══ AVAILABLE RECORDS ══

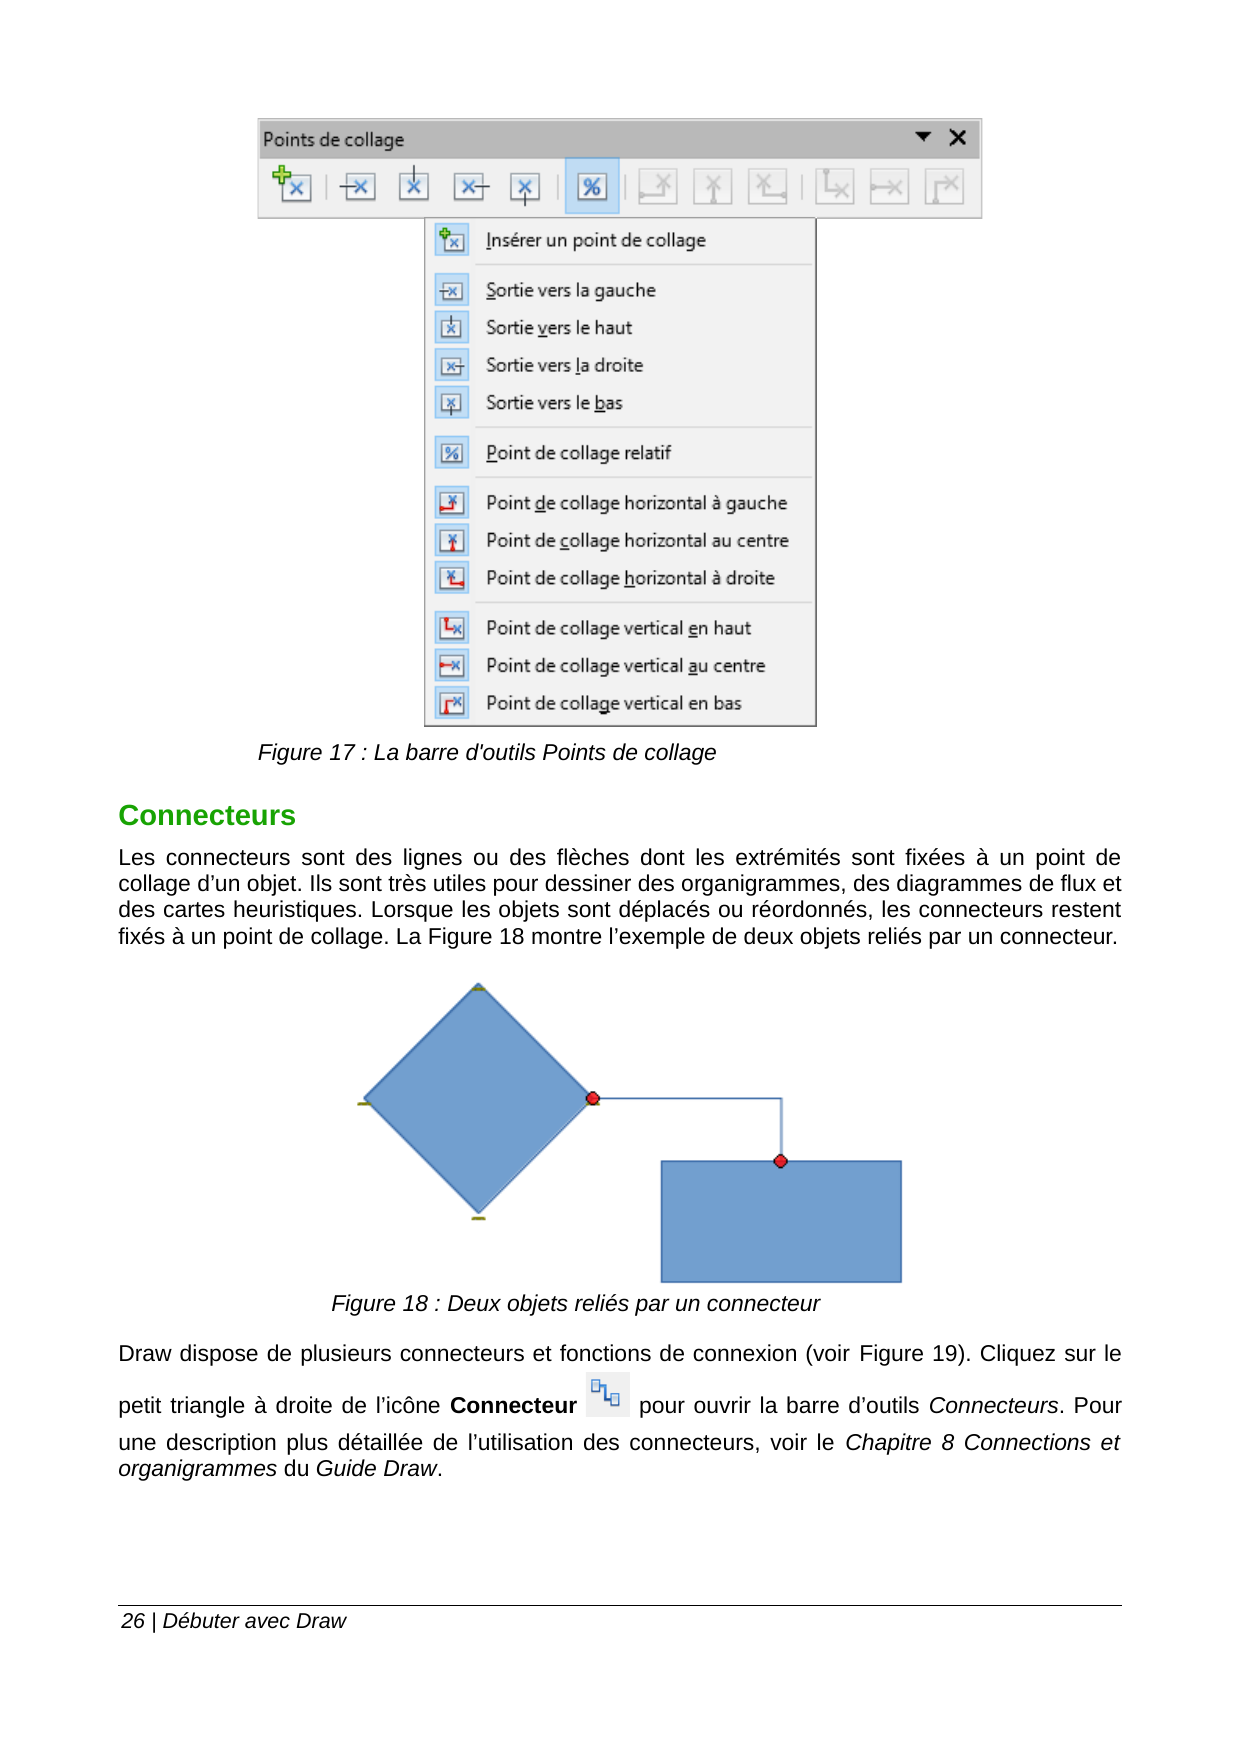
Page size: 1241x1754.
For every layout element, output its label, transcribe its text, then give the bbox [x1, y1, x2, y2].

═══
══ AVAILABLE RECORDS ══

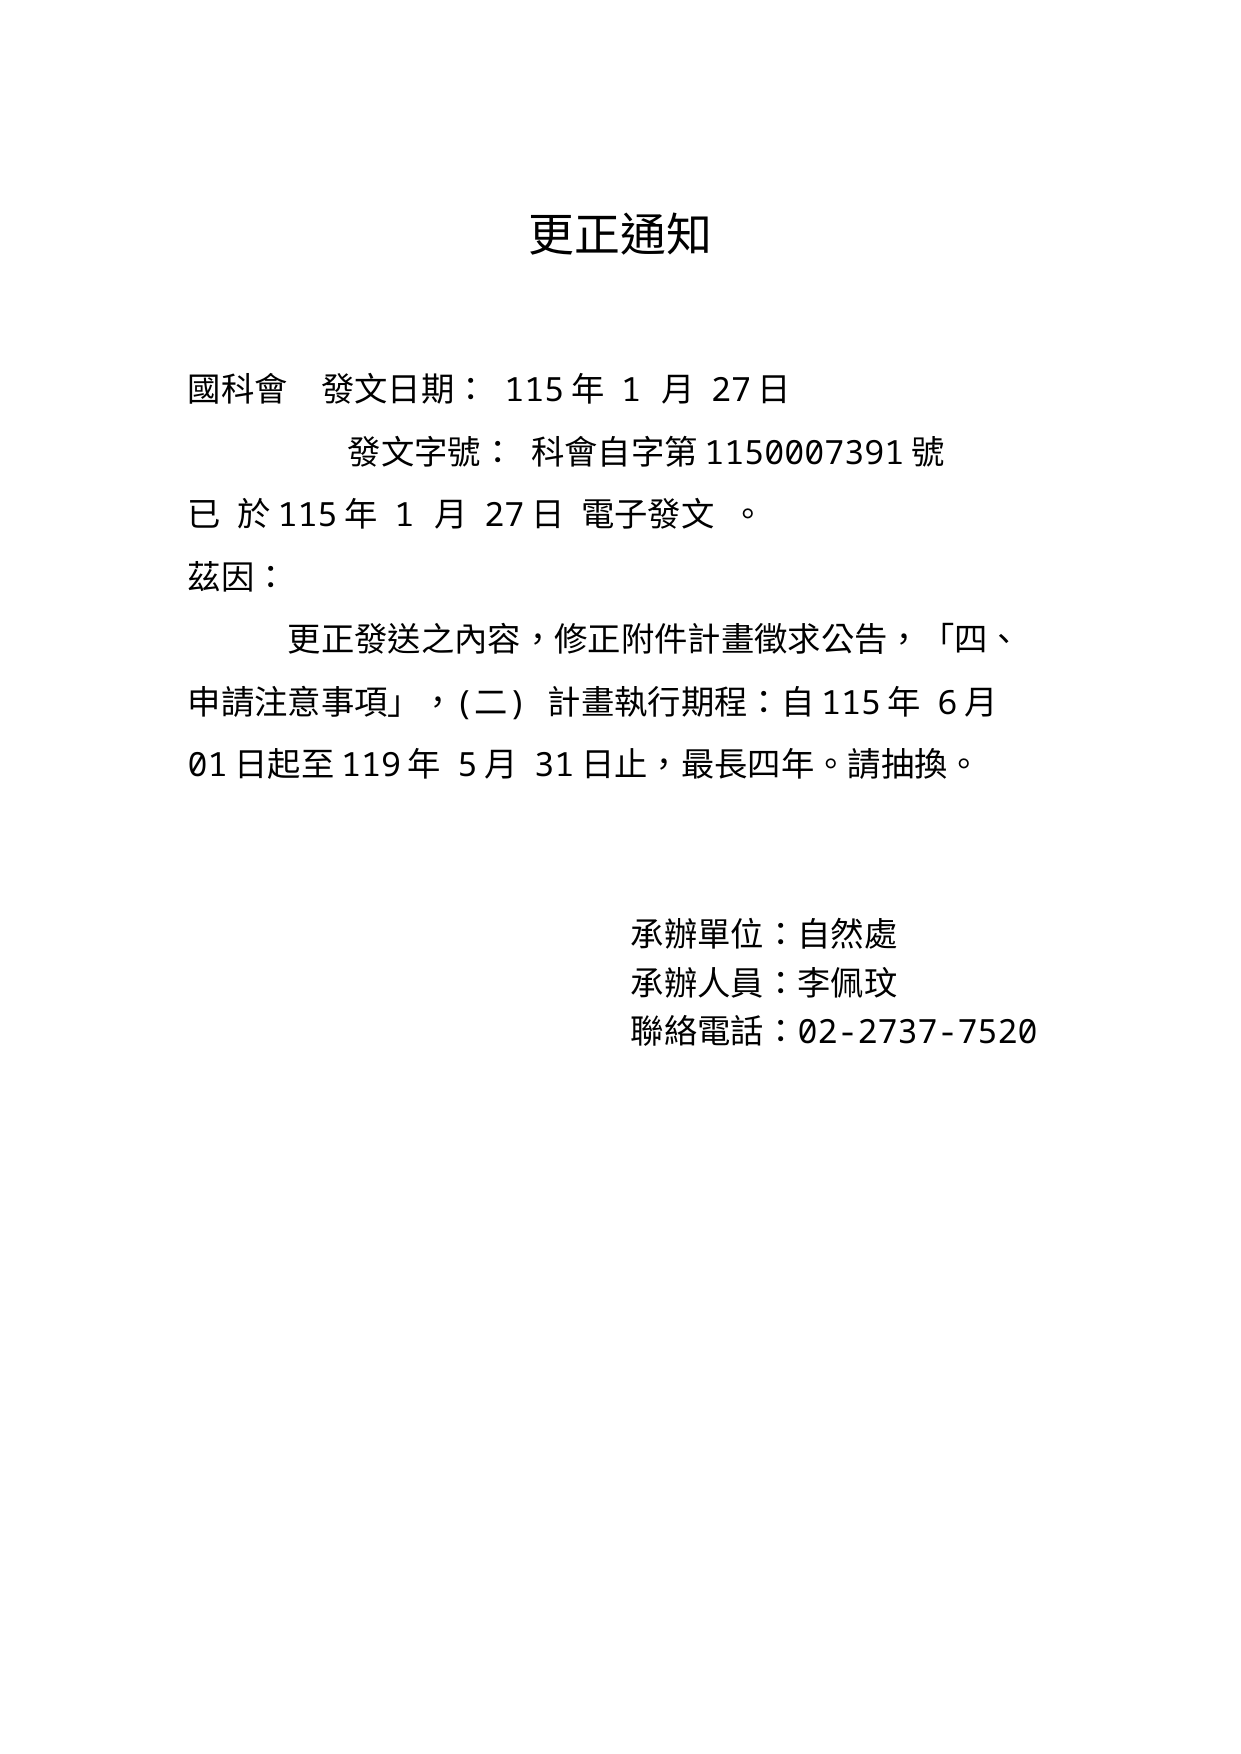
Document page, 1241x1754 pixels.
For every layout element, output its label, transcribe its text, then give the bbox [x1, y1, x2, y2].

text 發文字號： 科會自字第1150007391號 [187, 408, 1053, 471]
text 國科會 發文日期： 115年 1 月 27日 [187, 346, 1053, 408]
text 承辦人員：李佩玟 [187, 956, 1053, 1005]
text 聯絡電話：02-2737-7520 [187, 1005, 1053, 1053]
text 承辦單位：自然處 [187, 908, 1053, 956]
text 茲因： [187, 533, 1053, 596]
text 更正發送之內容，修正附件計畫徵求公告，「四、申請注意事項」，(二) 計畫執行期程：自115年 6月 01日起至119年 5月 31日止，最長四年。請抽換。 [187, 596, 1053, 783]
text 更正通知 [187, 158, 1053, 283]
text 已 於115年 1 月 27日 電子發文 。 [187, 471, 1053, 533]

═══

How many lines in the records contain the string "text"? Reply with the number alone.

» WRITTEN ANSWER
11